§ TEXTAUSZUG:
(peh)
Stadtgeflüster vom 28. Juli 2015

27.07.2015 | Stand 02.12.2020, 20:59 Uhr

(peh) Es fängt so harmlos an. Mit Carl Maria von Weber und der Ouvertüre zu „Oberon“. Und einer beiläufigen Unterhaltung unter vier jüngeren Erwachsenen, die es sich in unmittelbarer Nähe auf einer Decke gemütlich gemacht haben. Da ist es Freitagabend kurz nach Beginn des Klassik-Open-Airs auf der Ingolstädter Tillywiese.

Beim „Dschungelbuch“ ist dann klar: Die Herrschaften sind Audi-Mitarbeiter. Wobei das noch hemmungslos untertrieben ist. Genau in Hörweite sitzen offenbar absolut hundertprozentige Audi-Ultras, die durch die hymnischen, ergreifenden Auszüge aus den „Carmina Burana“ von Carl Orff in ihrem einzigen Gesprächsthema zu immer weiteren Verästelungen angestachelt werden.

Doch da geht noch einiges im Laufe des Abends, da geht sogar noch jede Menge. Denn was ein ultimativer Hardcore-Maniac der vier Ringe ist, der schafft es problemlos, diesen läppischen Richard Strauss und seine Einleitung zum „Zarathustra“ niederzulabern. Einfach totreden. Mit spannenden Geschichten, die das Presswerk so reindengelt. Man glaubt gar nicht, was man unter der Rubrik „Neulich in der Nachtschicht“ alles erzählen kann.

Auszug aus einem Datensatz
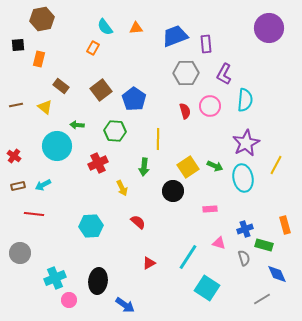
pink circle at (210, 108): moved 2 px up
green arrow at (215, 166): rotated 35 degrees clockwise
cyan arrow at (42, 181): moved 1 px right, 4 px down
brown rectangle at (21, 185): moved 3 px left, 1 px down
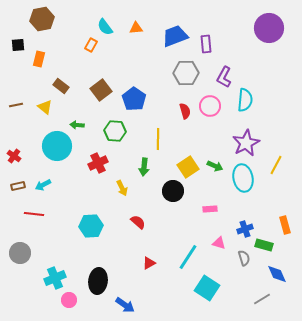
orange rectangle at (93, 48): moved 2 px left, 3 px up
purple L-shape at (224, 74): moved 3 px down
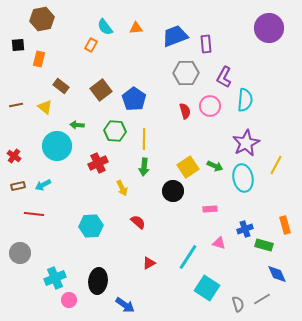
yellow line at (158, 139): moved 14 px left
gray semicircle at (244, 258): moved 6 px left, 46 px down
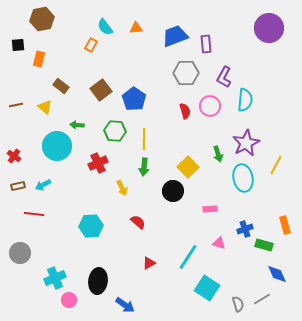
green arrow at (215, 166): moved 3 px right, 12 px up; rotated 49 degrees clockwise
yellow square at (188, 167): rotated 10 degrees counterclockwise
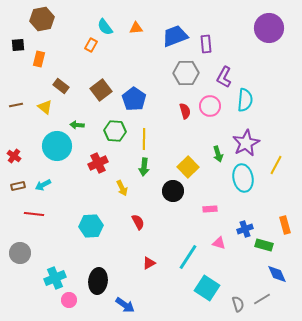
red semicircle at (138, 222): rotated 21 degrees clockwise
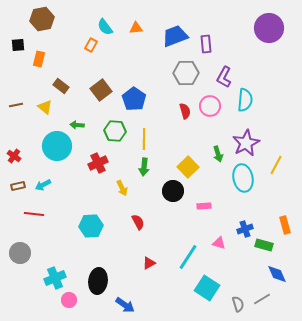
pink rectangle at (210, 209): moved 6 px left, 3 px up
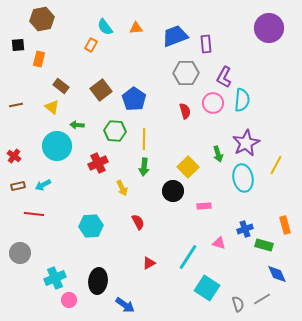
cyan semicircle at (245, 100): moved 3 px left
pink circle at (210, 106): moved 3 px right, 3 px up
yellow triangle at (45, 107): moved 7 px right
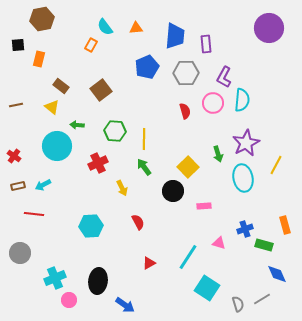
blue trapezoid at (175, 36): rotated 116 degrees clockwise
blue pentagon at (134, 99): moved 13 px right, 32 px up; rotated 15 degrees clockwise
green arrow at (144, 167): rotated 138 degrees clockwise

§ AUFGABENBESCHREIBUNG: Schreibe den Textauszug über das Klassik-Open-Air auf der Ingolstädter Tillywiese vollständig und Wort für Wort ab.

§ ANTWORT:
(peh)
Stadtgeflüster vom 28. Juli 2015

27.07.2015 | Stand 02.12.2020, 20:59 Uhr

(peh) Es fängt so harmlos an. Mit Carl Maria von Weber und der Ouvertüre zu „Oberon“. Und einer beiläufigen Unterhaltung unter vier jüngeren Erwachsenen, die es sich in unmittelbarer Nähe auf einer Decke gemütlich gemacht haben. Da ist es Freitagabend kurz nach Beginn des Klassik-Open-Airs auf der Ingolstädter Tillywiese.

Beim „Dschungelbuch“ ist dann klar: Die Herrschaften sind Audi-Mitarbeiter. Wobei das noch hemmungslos untertrieben ist. Genau in Hörweite sitzen offenbar absolut hundertprozentige Audi-Ultras, die durch die hymnischen, ergreifenden Auszüge aus den „Carmina Burana“ von Carl Orff in ihrem einzigen Gesprächsthema zu immer weiteren Verästelungen angestachelt werden.

Doch da geht noch einiges im Laufe des Abends, da geht sogar noch jede Menge. Denn was ein ultimativer Hardcore-Maniac der vier Ringe ist, der schafft es problemlos, diesen läppischen Richard Strauss und seine Einleitung zum „Zarathustra“ niederzulabern. Einfach totreden. Mit spannenden Geschichten, die das Presswerk so reindengelt. Man glaubt gar nicht, was man unter der Rubrik „Neulich in der Nachtschicht“ alles erzählen kann.